[START GIVEN INFORMATION]

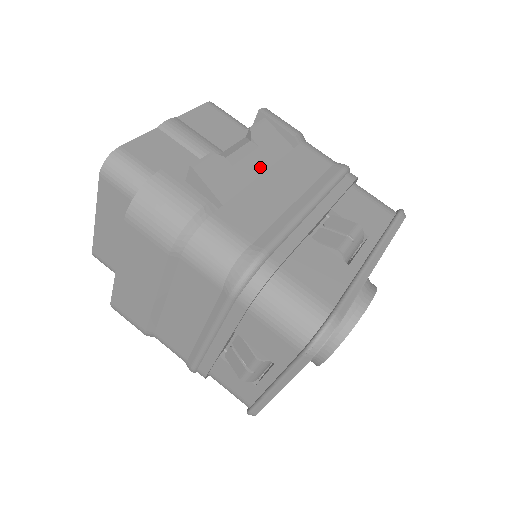
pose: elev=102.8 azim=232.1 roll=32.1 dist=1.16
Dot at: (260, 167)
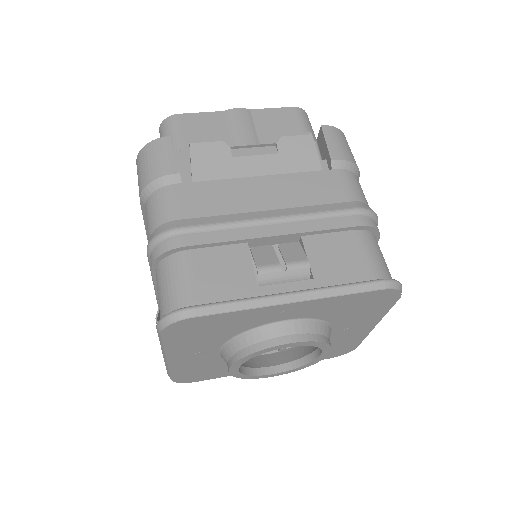
Dot at: (262, 170)
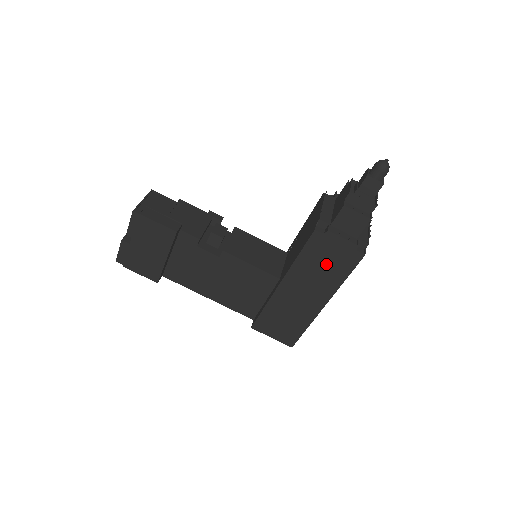
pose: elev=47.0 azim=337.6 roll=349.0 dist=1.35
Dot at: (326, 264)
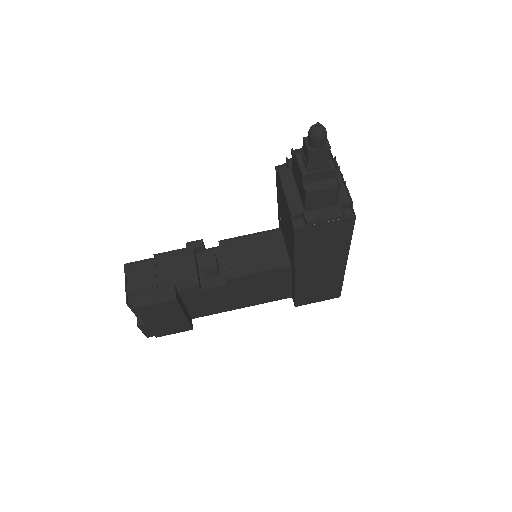
Dot at: (325, 241)
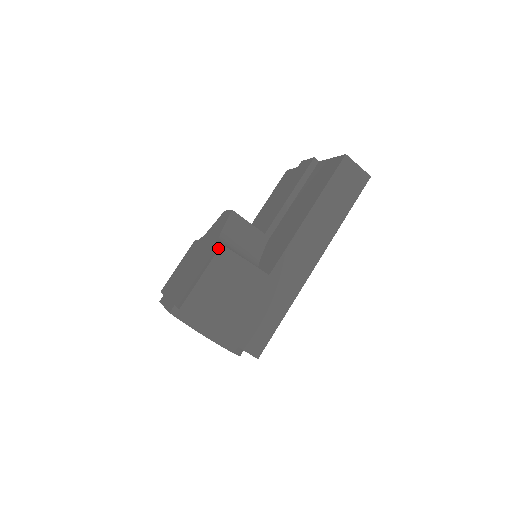
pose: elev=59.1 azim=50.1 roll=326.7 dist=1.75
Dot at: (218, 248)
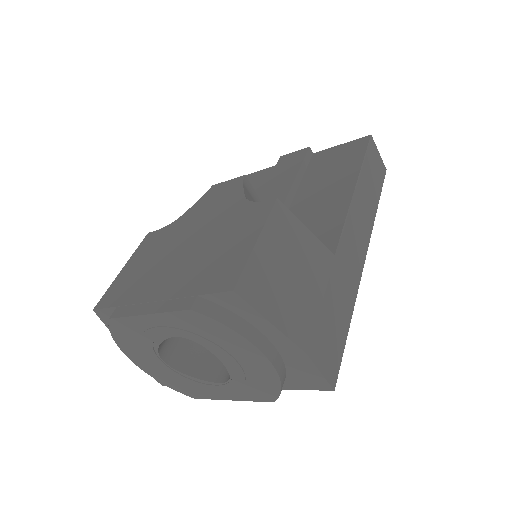
Dot at: (270, 203)
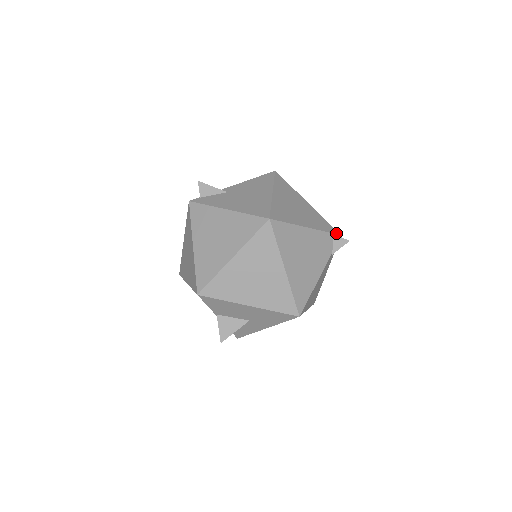
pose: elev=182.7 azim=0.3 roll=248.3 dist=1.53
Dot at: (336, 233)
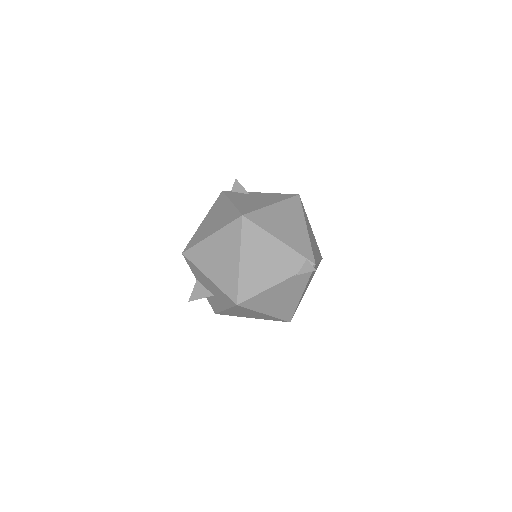
Dot at: (311, 260)
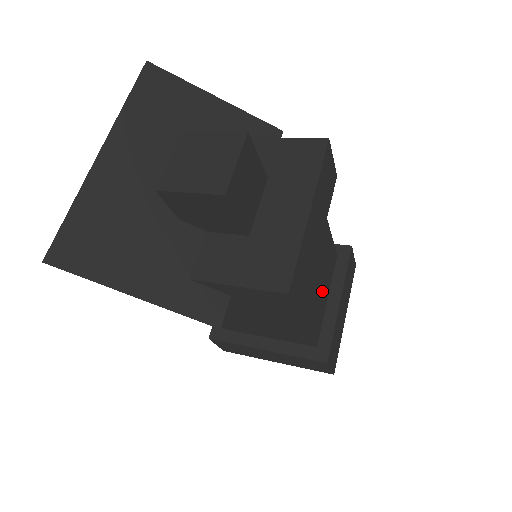
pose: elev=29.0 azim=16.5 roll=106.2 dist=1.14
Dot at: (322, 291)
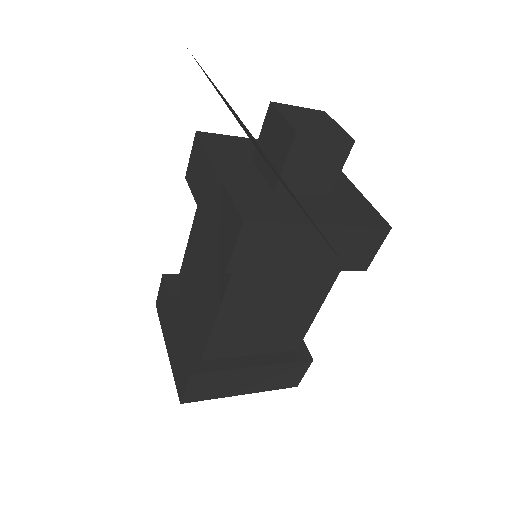
Dot at: occluded
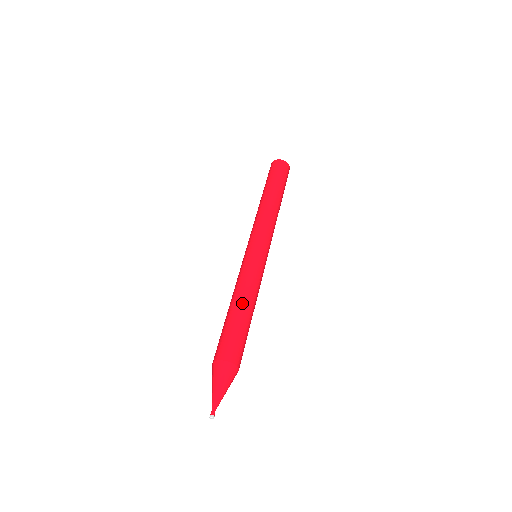
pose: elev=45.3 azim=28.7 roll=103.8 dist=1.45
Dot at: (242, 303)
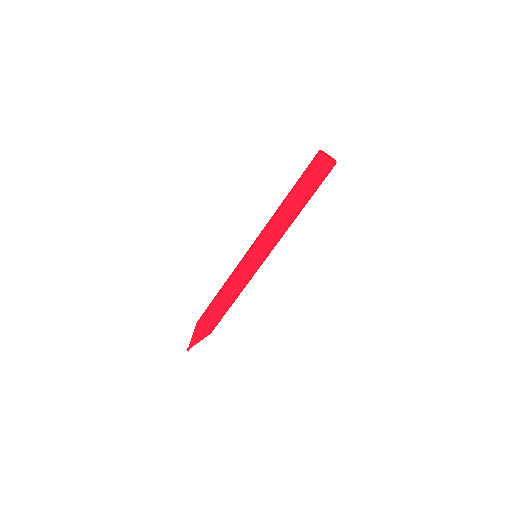
Dot at: (223, 298)
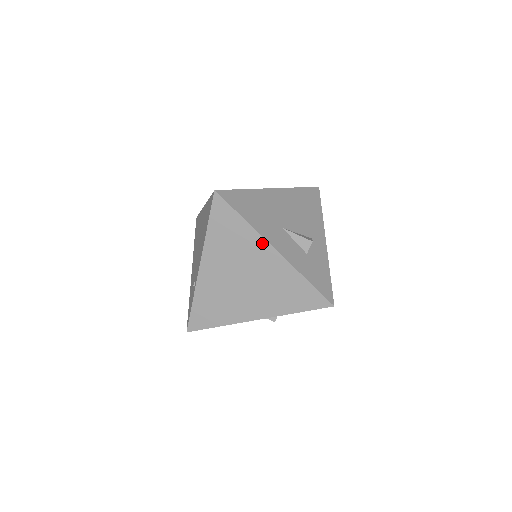
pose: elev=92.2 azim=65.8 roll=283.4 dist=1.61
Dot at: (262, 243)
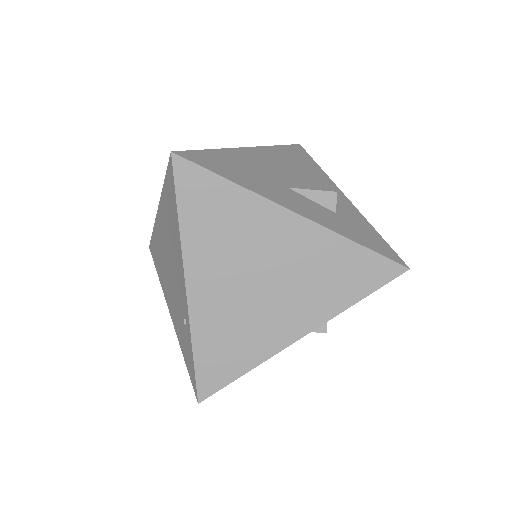
Dot at: (272, 210)
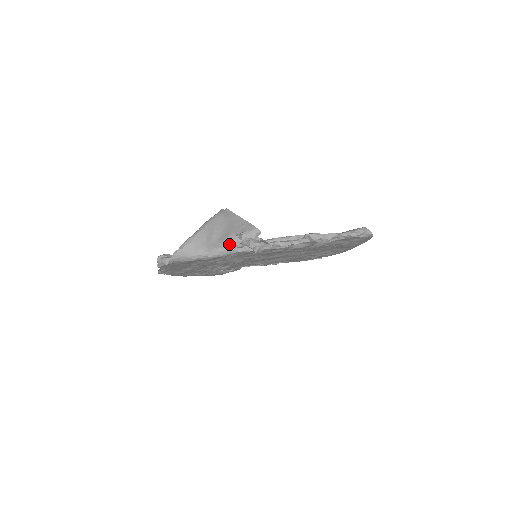
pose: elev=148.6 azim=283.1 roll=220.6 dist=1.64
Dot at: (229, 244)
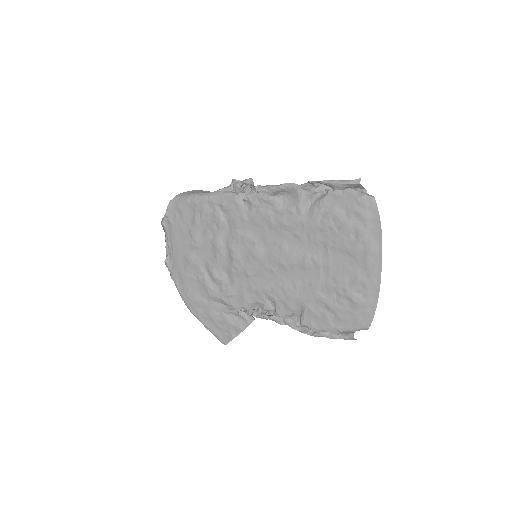
Dot at: (221, 189)
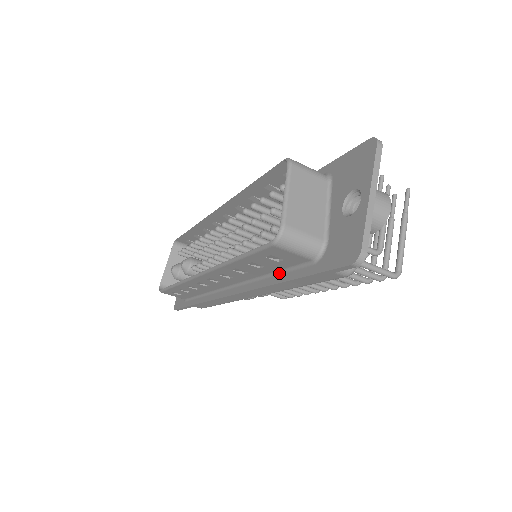
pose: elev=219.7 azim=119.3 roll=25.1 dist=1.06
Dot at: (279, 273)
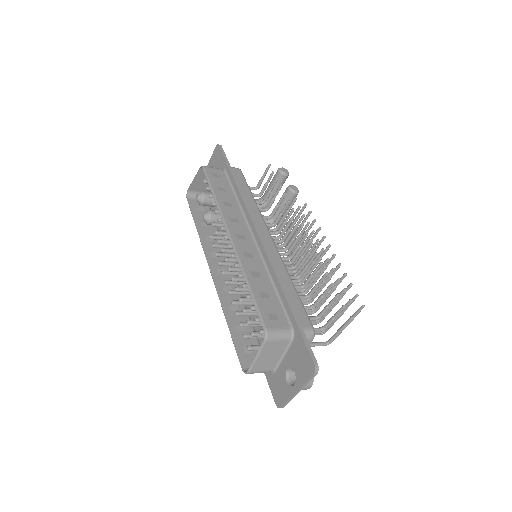
Dot at: occluded
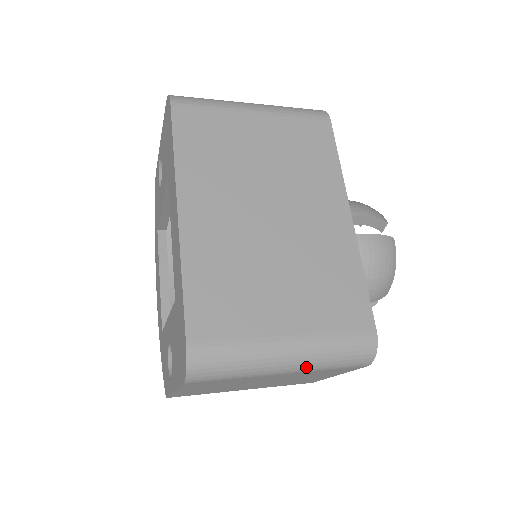
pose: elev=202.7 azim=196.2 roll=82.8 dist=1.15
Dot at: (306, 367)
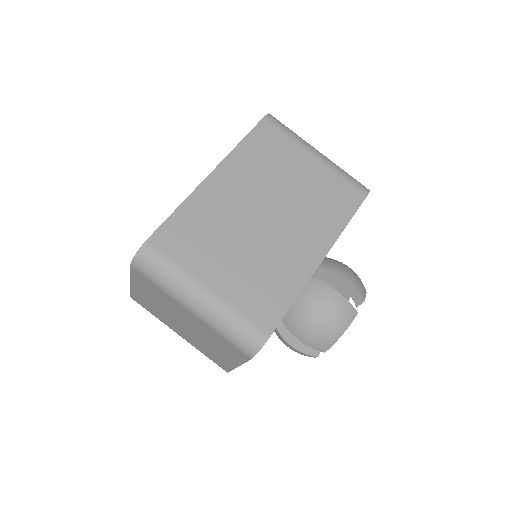
Dot at: (207, 318)
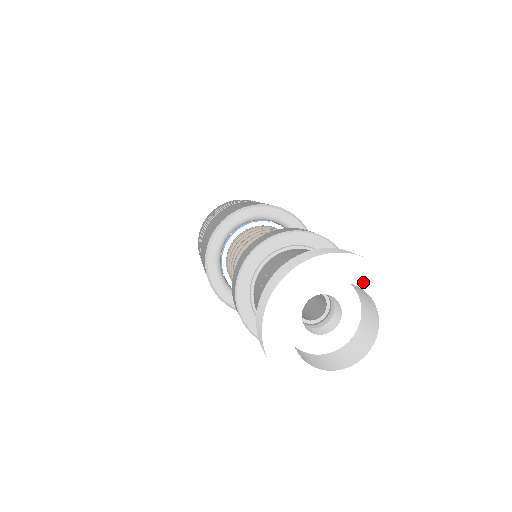
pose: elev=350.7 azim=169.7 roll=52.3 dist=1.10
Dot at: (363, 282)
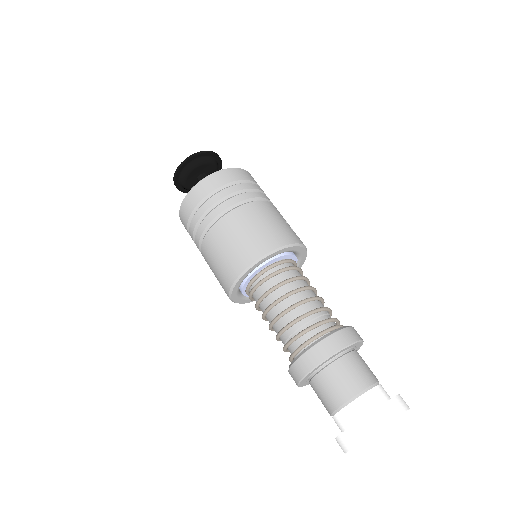
Dot at: occluded
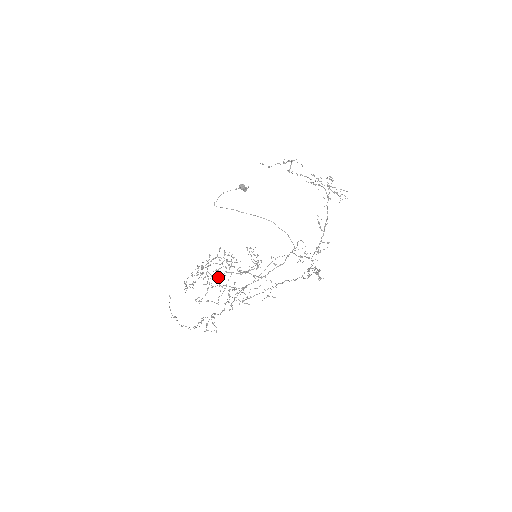
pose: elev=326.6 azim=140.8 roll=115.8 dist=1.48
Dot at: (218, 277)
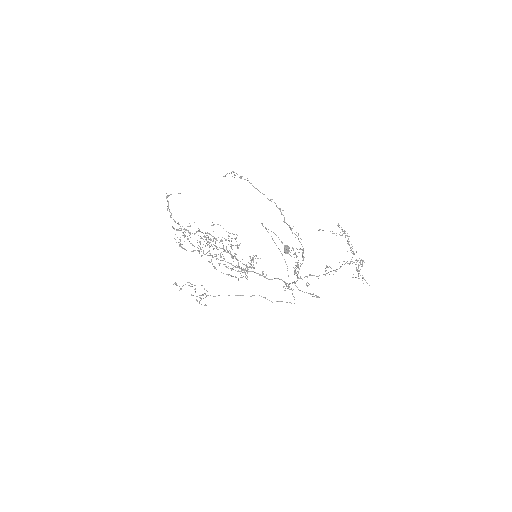
Dot at: occluded
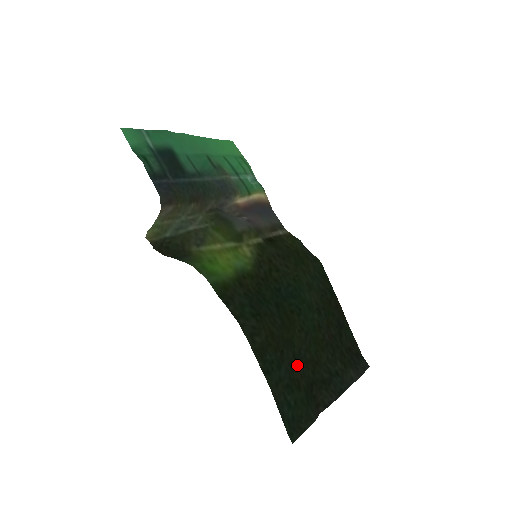
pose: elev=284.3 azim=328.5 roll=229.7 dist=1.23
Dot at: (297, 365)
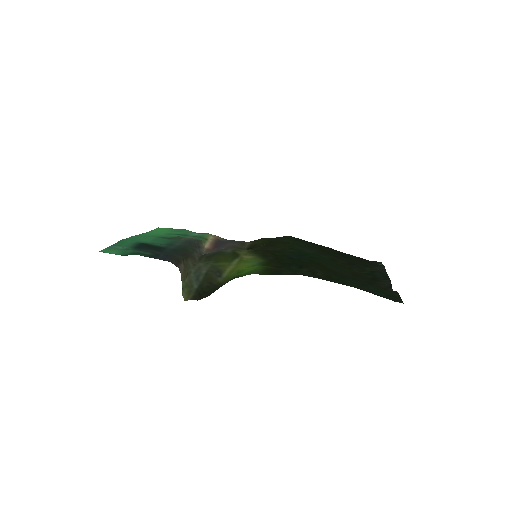
Dot at: (351, 278)
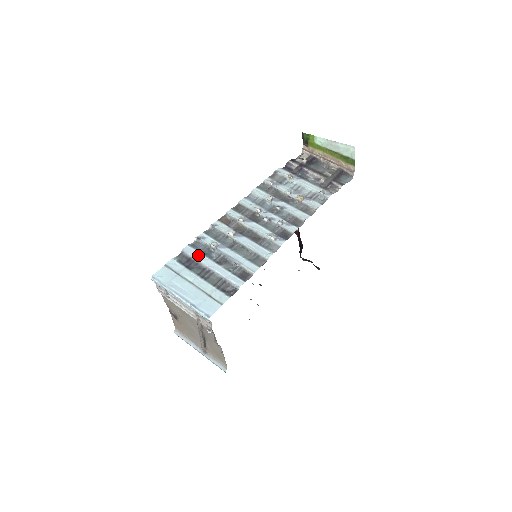
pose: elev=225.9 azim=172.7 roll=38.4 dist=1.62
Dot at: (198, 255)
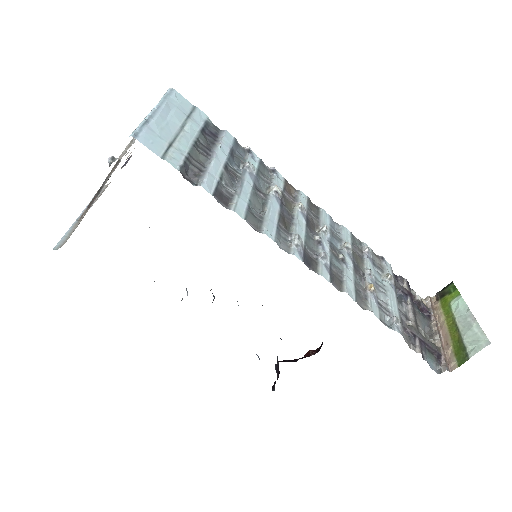
Dot at: (226, 145)
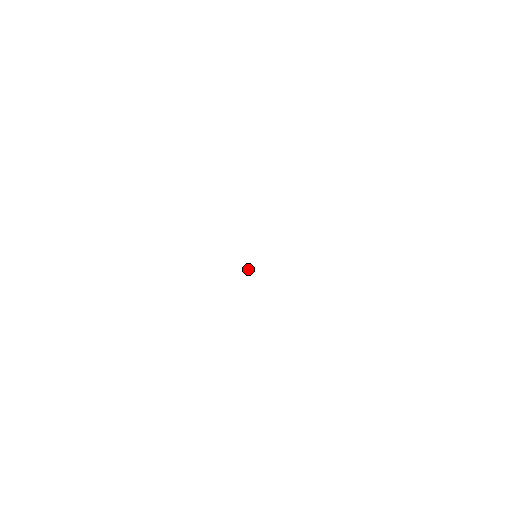
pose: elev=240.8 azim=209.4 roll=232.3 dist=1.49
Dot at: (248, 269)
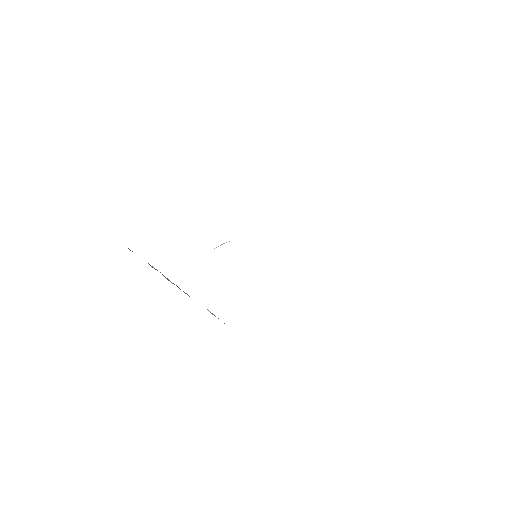
Dot at: occluded
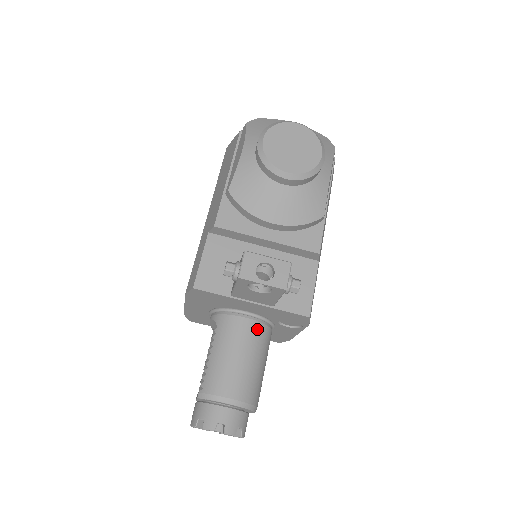
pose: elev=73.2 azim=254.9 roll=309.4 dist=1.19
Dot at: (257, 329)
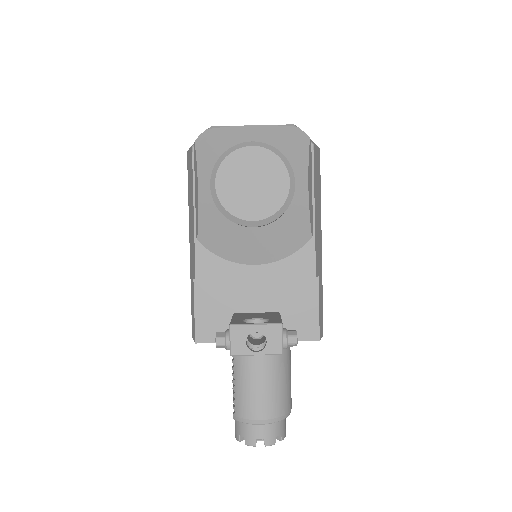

[END GIVEN INFORMATION]

• [WHAT IS EXPECTED]: Please reproduce all of the records above line for line, leaving out the pictures.

• [OUTPUT FOR THIS TASK]:
pose: elev=102.8 azim=232.1 roll=32.1 dist=1.16
Dot at: (260, 167)
Dot at: (262, 170)
pose: elev=47.0 azim=337.6 roll=349.0 dist=1.35
Dot at: (326, 264)
Dot at: (325, 241)
pose: elev=59.1 azim=50.1 roll=326.7 dist=1.75
Dot at: (218, 248)
Dot at: (270, 203)
pose: elev=182.7 azim=0.3 roll=248.3 dist=1.53
Dot at: (336, 233)
Dot at: (311, 260)
pose: elev=29.0 azim=16.5 roll=106.2 dist=1.14
Dot at: (322, 291)
Dot at: occluded
pose: elev=45.3 azim=28.7 roll=103.8 dist=1.45
Dot at: (242, 303)
Dot at: (223, 298)
pose: elev=92.2 azim=65.8 roll=283.4 dist=1.61
Dot at: (262, 243)
Dot at: (272, 210)
pose: elev=148.6 azim=283.1 roll=220.6 dist=1.64
Dot at: (229, 244)
Dot at: (221, 189)
pose: elev=219.7 azim=119.3 roll=25.1 dist=1.06
Dot at: (279, 273)
Dot at: occluded
pose: elev=202.7 azim=196.2 roll=82.8 dist=1.15
Dot at: (306, 367)
Dot at: (207, 318)
pose: elev=350.7 azim=169.7 roll=52.3 dist=1.10
Dot at: (363, 282)
Dot at: occluded
pose: elev=326.6 azim=140.8 roll=115.8 dist=1.48
Dot at: (218, 277)
Dot at: occluded
pose: elev=284.3 azim=328.5 roll=229.7 dist=1.23
Dot at: (297, 365)
Dot at: (351, 278)
pose: elev=225.9 azim=172.7 roll=38.4 dist=1.62
Dot at: (198, 255)
Dot at: (226, 145)
pose: elev=240.8 azim=209.4 roll=232.3 dist=1.49
Dot at: (248, 269)
Dot at: occluded
pose: elev=73.2 azim=254.9 roll=309.4 dist=1.19
Dot at: (257, 329)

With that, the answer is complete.